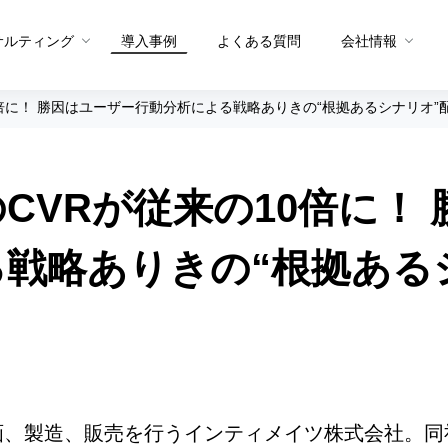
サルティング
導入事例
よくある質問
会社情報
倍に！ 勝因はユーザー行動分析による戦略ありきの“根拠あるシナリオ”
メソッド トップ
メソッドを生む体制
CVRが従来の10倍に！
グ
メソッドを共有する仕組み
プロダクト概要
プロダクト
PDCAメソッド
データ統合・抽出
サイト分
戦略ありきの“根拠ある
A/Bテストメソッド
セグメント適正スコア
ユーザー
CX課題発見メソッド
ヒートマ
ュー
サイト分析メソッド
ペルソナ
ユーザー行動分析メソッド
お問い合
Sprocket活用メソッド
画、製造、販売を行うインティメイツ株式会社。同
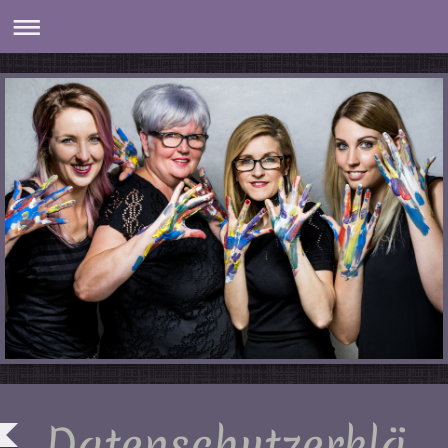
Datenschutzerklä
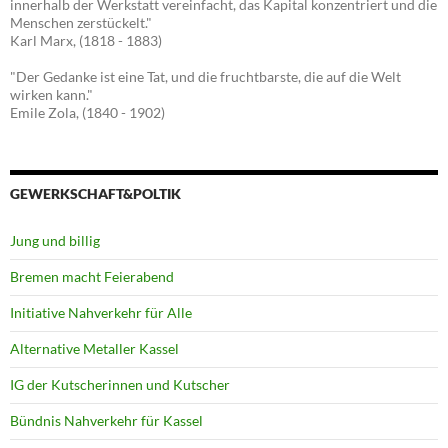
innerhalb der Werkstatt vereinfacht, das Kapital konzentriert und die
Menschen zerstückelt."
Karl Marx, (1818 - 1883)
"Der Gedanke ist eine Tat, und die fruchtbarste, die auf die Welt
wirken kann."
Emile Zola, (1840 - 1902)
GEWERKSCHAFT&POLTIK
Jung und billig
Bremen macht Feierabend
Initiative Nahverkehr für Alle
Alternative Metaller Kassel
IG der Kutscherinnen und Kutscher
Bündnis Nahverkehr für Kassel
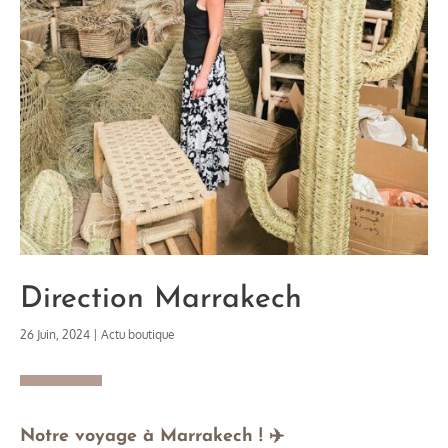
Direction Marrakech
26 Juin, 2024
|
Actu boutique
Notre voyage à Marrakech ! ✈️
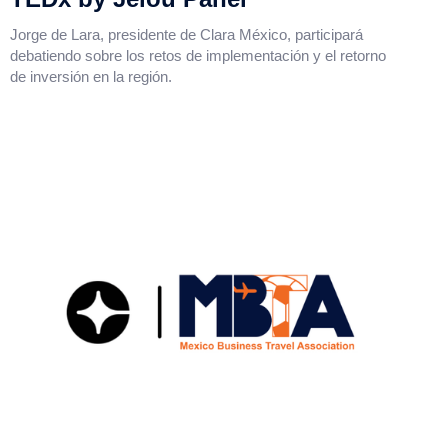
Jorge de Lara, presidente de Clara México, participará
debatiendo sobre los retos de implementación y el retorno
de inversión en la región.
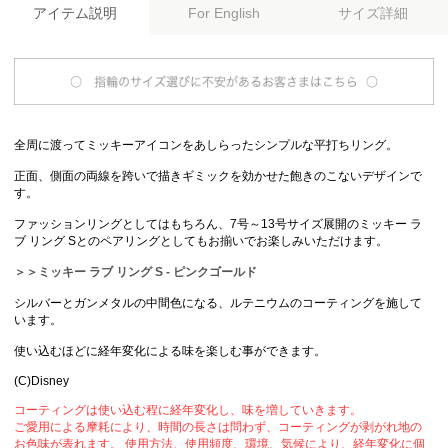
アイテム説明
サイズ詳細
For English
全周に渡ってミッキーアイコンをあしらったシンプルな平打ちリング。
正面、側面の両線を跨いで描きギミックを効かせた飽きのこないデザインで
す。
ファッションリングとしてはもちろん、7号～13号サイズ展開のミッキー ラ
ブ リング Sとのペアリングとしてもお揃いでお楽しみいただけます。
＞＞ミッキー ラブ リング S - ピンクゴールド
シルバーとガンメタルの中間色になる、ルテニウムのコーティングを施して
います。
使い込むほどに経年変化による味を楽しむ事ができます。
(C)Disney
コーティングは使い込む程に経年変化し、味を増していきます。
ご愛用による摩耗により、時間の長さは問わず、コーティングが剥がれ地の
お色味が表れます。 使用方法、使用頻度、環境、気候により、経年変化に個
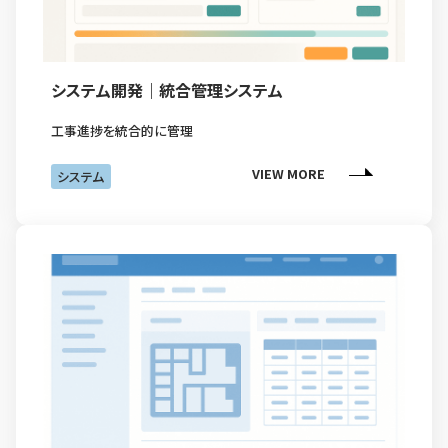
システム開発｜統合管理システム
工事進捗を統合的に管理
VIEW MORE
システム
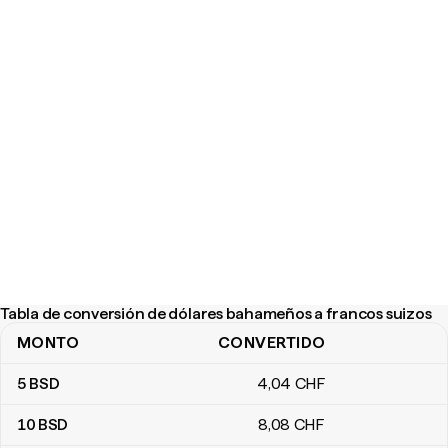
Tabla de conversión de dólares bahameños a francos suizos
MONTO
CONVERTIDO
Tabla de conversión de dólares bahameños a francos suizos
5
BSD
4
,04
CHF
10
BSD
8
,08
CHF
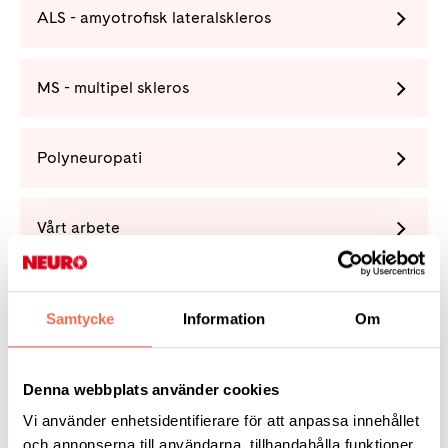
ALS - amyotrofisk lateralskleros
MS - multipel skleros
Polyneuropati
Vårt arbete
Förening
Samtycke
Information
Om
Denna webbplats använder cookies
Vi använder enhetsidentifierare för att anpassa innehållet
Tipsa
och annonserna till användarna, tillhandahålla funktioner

● Exercise description: Omit the pictures. Output every record above word for word.

● Response for this exercise:
サルティング
導入事例
よくある質問
会社情報
倍に！ 勝因はユーザー行動分析による戦略ありきの“根拠あるシナリオ”
メソッド トップ
メソッドを生む体制
CVRが従来の10倍に！
グ
メソッドを共有する仕組み
プロダクト概要
プロダクト
PDCAメソッド
データ統合・抽出
サイト分
戦略ありきの“根拠ある
A/Bテストメソッド
セグメント適正スコア
ユーザー
CX課題発見メソッド
ヒートマ
ュー
サイト分析メソッド
ペルソナ
ユーザー行動分析メソッド
お問い合
Sprocket活用メソッド
画、製造、販売を行うインティメイツ株式会社。同
Datenschutzerklä
innerhalb der Werkstatt vereinfacht, das Kapital konzentriert und die
Menschen zerstückelt."
Karl Marx, (1818 - 1883)
"Der Gedanke ist eine Tat, und die fruchtbarste, die auf die Welt
wirken kann."
Emile Zola, (1840 - 1902)
GEWERKSCHAFT&POLTIK
Jung und billig
Bremen macht Feierabend
Initiative Nahverkehr für Alle
Alternative Metaller Kassel
IG der Kutscherinnen und Kutscher
Bündnis Nahverkehr für Kassel
Direction Marrakech
26 Juin, 2024
|
Actu boutique
Notre voyage à Marrakech ! ✈️
Jorge de Lara, presidente de Clara México, participará
debatiendo sobre los retos de implementación y el retorno
de inversión en la región.
アイテム説明
サイズ詳細
For English
全周に渡ってミッキーアイコンをあしらったシンプルな平打ちリング。
正面、側面の両線を跨いで描きギミックを効かせた飽きのこないデザインで
す。
ファッションリングとしてはもちろん、7号～13号サイズ展開のミッキー ラ
ブ リング Sとのペアリングとしてもお揃いでお楽しみいただけます。
＞＞ミッキー ラブ リング S - ピンクゴールド
シルバーとガンメタルの中間色になる、ルテニウムのコーティングを施して
います。
使い込むほどに経年変化による味を楽しむ事ができます。
(C)Disney
コーティングは使い込む程に経年変化し、味を増していきます。
ご愛用による摩耗により、時間の長さは問わず、コーティングが剥がれ地の
お色味が表れます。 使用方法、使用頻度、環境、気候により、経年変化に個
システム開発｜統合管理システム
工事進捗を統合的に管理
VIEW MORE
システム
Tabla de conversión de dólares bahameños a francos suizos
MONTO
CONVERTIDO
Tabla de conversión de dólares bahameños a francos suizos
5
BSD
4
,04
CHF
10
BSD
8
,08
CHF
ALS - amyotrofisk lateralskleros
MS - multipel skleros
Polyneuropati
Vårt arbete
Förening
Samtycke
Information
Om
Denna webbplats använder cookies
Vi använder enhetsidentifierare för att anpassa innehållet
Tipsa
och annonserna till användarna, tillhandahålla funktioner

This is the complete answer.